[Exercise inputs — start]

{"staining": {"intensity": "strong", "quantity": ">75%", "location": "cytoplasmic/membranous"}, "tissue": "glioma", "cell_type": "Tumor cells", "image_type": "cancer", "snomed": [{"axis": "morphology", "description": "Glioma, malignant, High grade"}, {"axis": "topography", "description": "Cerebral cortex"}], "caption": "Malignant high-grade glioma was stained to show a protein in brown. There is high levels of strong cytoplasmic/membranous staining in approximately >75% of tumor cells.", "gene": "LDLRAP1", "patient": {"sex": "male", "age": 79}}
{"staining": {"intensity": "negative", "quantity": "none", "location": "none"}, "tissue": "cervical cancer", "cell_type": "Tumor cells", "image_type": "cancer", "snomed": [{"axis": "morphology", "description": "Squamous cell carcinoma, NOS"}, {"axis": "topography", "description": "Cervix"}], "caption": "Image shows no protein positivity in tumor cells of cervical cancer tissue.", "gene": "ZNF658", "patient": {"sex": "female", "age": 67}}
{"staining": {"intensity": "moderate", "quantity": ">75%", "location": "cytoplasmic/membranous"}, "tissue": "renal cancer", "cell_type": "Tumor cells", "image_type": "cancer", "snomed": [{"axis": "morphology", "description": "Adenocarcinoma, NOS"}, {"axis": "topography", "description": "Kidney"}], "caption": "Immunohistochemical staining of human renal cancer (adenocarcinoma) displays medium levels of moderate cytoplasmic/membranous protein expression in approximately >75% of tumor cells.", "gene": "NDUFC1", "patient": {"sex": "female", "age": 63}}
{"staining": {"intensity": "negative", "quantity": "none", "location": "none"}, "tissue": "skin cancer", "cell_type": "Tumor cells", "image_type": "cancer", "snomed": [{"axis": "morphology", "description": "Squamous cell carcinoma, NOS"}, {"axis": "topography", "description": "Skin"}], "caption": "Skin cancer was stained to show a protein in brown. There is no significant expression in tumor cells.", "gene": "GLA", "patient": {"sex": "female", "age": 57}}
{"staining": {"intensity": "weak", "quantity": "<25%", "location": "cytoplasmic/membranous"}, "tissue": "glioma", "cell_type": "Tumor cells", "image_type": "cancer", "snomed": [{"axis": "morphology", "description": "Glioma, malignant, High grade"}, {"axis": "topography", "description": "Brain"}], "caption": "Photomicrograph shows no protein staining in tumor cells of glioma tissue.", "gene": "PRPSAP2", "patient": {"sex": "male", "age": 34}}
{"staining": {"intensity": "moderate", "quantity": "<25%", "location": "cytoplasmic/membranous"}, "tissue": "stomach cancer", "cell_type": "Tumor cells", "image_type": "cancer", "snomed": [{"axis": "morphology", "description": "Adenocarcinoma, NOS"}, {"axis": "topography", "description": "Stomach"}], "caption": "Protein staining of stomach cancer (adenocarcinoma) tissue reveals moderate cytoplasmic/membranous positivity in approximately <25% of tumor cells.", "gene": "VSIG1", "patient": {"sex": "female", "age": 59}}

[Exercise inputs — finish]

> _Directions for this task_
The output should be the entire listing, exactly as it is.

> _Answer box_
{"staining": {"intensity": "strong", "quantity": ">75%", "location": "cytoplasmic/membranous"}, "tissue": "glioma", "cell_type": "Tumor cells", "image_type": "cancer", "snomed": [{"axis": "morphology", "description": "Glioma, malignant, High grade"}, {"axis": "topography", "description": "Cerebral cortex"}], "caption": "Malignant high-grade glioma was stained to show a protein in brown. There is high levels of strong cytoplasmic/membranous staining in approximately >75% of tumor cells.", "gene": "LDLRAP1", "patient": {"sex": "male", "age": 79}}
{"staining": {"intensity": "negative", "quantity": "none", "location": "none"}, "tissue": "cervical cancer", "cell_type": "Tumor cells", "image_type": "cancer", "snomed": [{"axis": "morphology", "description": "Squamous cell carcinoma, NOS"}, {"axis": "topography", "description": "Cervix"}], "caption": "Image shows no protein positivity in tumor cells of cervical cancer tissue.", "gene": "ZNF658", "patient": {"sex": "female", "age": 67}}
{"staining": {"intensity": "moderate", "quantity": ">75%", "location": "cytoplasmic/membranous"}, "tissue": "renal cancer", "cell_type": "Tumor cells", "image_type": "cancer", "snomed": [{"axis": "morphology", "description": "Adenocarcinoma, NOS"}, {"axis": "topography", "description": "Kidney"}], "caption": "Immunohistochemical staining of human renal cancer (adenocarcinoma) displays medium levels of moderate cytoplasmic/membranous protein expression in approximately >75% of tumor cells.", "gene": "NDUFC1", "patient": {"sex": "female", "age": 63}}
{"staining": {"intensity": "negative", "quantity": "none", "location": "none"}, "tissue": "skin cancer", "cell_type": "Tumor cells", "image_type": "cancer", "snomed": [{"axis": "morphology", "description": "Squamous cell carcinoma, NOS"}, {"axis": "topography", "description": "Skin"}], "caption": "Skin cancer was stained to show a protein in brown. There is no significant expression in tumor cells.", "gene": "GLA", "patient": {"sex": "female", "age": 57}}
{"staining": {"intensity": "weak", "quantity": "<25%", "location": "cytoplasmic/membranous"}, "tissue": "glioma", "cell_type": "Tumor cells", "image_type": "cancer", "snomed": [{"axis": "morphology", "description": "Glioma, malignant, High grade"}, {"axis": "topography", "description": "Brain"}], "caption": "Photomicrograph shows no protein staining in tumor cells of glioma tissue.", "gene": "PRPSAP2", "patient": {"sex": "male", "age": 34}}
{"staining": {"intensity": "moderate", "quantity": "<25%", "location": "cytoplasmic/membranous"}, "tissue": "stomach cancer", "cell_type": "Tumor cells", "image_type": "cancer", "snomed": [{"axis": "morphology", "description": "Adenocarcinoma, NOS"}, {"axis": "topography", "description": "Stomach"}], "caption": "Protein staining of stomach cancer (adenocarcinoma) tissue reveals moderate cytoplasmic/membranous positivity in approximately <25% of tumor cells.", "gene": "VSIG1", "patient": {"sex": "female", "age": 59}}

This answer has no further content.